Von performativer Kraft war auch die Nummer I hear a smell der SWR2 NOWJazz Session, in der das Tobias Delius Quartett von einer Köchin komplettiert wurde, die den Klängen ungewohnte Duftnoten beisteuerte und damit das inflationäre Feld von Koch-Shows um eine hochkulturelle Variante bereicherte und auch ein wenig an John Cages Water Music erinnerte. Von einem kleinen Paradigmenwechsel zugunsten des Jazz zeugte die Vorverlegung der Jazzsession auf die prominente Konzertzeit am Samstag um 20:00 Uhr.

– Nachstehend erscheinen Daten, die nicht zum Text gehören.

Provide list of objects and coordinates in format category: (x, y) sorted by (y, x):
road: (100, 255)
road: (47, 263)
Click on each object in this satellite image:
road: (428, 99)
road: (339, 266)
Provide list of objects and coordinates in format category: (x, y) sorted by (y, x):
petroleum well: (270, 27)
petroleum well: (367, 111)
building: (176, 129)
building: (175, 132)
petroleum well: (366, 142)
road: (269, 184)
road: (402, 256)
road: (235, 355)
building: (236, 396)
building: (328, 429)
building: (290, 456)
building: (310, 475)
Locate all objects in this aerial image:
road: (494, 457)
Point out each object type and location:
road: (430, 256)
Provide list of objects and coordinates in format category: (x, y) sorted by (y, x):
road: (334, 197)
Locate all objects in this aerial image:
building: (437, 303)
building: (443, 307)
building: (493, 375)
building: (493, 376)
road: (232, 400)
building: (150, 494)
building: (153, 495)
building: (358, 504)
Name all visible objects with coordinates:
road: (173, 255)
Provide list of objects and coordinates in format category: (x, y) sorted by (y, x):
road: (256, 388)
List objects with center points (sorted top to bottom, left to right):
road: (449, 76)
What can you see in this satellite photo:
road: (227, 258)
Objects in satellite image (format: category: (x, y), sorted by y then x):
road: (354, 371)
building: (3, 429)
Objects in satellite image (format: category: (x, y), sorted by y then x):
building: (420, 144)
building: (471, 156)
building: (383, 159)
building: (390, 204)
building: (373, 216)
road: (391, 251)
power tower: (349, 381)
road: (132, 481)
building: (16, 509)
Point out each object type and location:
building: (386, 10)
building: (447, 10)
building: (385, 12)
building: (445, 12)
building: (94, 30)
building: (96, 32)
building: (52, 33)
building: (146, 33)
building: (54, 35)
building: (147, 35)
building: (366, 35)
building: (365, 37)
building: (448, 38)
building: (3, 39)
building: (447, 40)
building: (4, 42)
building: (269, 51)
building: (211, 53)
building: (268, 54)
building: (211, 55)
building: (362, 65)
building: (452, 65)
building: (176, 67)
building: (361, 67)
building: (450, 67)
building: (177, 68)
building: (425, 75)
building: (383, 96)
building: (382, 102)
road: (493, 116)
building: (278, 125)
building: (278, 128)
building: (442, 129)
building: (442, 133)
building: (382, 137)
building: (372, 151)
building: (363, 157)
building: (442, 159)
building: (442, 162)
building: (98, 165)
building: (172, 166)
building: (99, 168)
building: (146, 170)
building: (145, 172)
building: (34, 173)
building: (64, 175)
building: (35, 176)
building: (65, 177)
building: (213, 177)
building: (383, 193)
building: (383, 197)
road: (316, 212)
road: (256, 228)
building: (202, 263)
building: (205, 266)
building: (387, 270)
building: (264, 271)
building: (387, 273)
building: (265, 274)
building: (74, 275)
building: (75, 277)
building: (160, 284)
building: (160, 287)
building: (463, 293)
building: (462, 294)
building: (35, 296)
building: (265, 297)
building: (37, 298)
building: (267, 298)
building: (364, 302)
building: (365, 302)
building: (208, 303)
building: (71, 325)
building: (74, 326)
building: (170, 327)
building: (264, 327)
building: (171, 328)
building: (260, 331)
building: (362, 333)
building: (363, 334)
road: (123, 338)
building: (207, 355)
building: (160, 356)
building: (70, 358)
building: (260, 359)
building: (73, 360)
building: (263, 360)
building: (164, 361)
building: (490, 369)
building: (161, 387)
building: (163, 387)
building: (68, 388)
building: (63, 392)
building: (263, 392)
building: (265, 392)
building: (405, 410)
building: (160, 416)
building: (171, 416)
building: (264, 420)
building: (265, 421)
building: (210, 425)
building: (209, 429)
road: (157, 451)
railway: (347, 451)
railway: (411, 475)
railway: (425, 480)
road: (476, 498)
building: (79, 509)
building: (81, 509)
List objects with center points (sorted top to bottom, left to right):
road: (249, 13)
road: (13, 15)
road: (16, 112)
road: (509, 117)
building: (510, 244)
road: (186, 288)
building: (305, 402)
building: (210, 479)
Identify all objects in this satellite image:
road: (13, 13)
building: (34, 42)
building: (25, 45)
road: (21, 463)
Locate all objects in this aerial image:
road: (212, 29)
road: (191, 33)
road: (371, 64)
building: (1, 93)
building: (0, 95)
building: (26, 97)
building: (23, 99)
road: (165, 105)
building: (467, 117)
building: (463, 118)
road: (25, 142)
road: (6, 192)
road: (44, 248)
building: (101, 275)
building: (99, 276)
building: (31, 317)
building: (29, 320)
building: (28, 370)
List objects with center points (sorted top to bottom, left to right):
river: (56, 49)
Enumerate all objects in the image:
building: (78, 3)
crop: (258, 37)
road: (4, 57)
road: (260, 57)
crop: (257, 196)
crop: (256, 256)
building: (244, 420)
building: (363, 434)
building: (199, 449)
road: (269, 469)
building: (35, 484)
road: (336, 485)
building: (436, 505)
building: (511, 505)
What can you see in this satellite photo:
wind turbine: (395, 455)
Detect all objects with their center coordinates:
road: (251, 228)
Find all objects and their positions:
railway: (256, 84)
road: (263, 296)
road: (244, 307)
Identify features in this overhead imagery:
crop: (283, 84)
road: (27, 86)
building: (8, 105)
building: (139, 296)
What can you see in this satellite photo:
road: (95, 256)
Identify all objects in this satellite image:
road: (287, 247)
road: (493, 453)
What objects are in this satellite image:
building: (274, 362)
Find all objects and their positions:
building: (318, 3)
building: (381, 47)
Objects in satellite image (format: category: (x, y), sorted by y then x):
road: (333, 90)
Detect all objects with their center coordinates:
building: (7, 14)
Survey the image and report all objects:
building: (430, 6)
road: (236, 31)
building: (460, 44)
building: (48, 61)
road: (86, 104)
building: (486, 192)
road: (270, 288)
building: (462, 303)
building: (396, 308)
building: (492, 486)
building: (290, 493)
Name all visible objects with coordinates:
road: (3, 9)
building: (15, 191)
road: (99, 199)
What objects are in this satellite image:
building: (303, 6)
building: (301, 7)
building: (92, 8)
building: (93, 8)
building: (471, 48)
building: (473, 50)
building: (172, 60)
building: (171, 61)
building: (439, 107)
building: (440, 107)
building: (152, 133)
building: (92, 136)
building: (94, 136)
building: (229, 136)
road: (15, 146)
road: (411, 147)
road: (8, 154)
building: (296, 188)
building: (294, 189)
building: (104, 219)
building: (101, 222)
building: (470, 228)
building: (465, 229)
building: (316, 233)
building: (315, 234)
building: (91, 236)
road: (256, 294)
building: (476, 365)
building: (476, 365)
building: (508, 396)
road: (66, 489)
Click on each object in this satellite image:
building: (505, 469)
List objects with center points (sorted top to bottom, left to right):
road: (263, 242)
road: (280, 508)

Tatsächlich aber kann das Feuerwerk, das die Stimmkünstlerin Shelley Hirsch abfeuerte, kaum noch als Jazz bezeichnet werden. Begleitet von der „Hardcore Chambermusic“ der Schweizer Kombo Koch/Schütz/Studer, entzog sich Hirschs hochvirtuose und progressive Sprachkunst jeglicher einordnenden Kategorisierung in gängige Kriterien und erntete polarisierende Reaktionen, die von entrüstetem Türknallen bis hin zu Begeisterungsstürmen reichte. Emotionen wie diese sind selten geworden und lassen doch Erinnerungen an die provozierende Sturm- und Drangzeitzeugen der Nachkriegsavantgarde wach werden. Ähnliche mit Heiterkeit gepaarte Entrüstung kann man auf den Aufnahmen von John Cages Europapremiere in Donaueschingen nachhören, die sich 2014 zum 60. Mal jähren wird.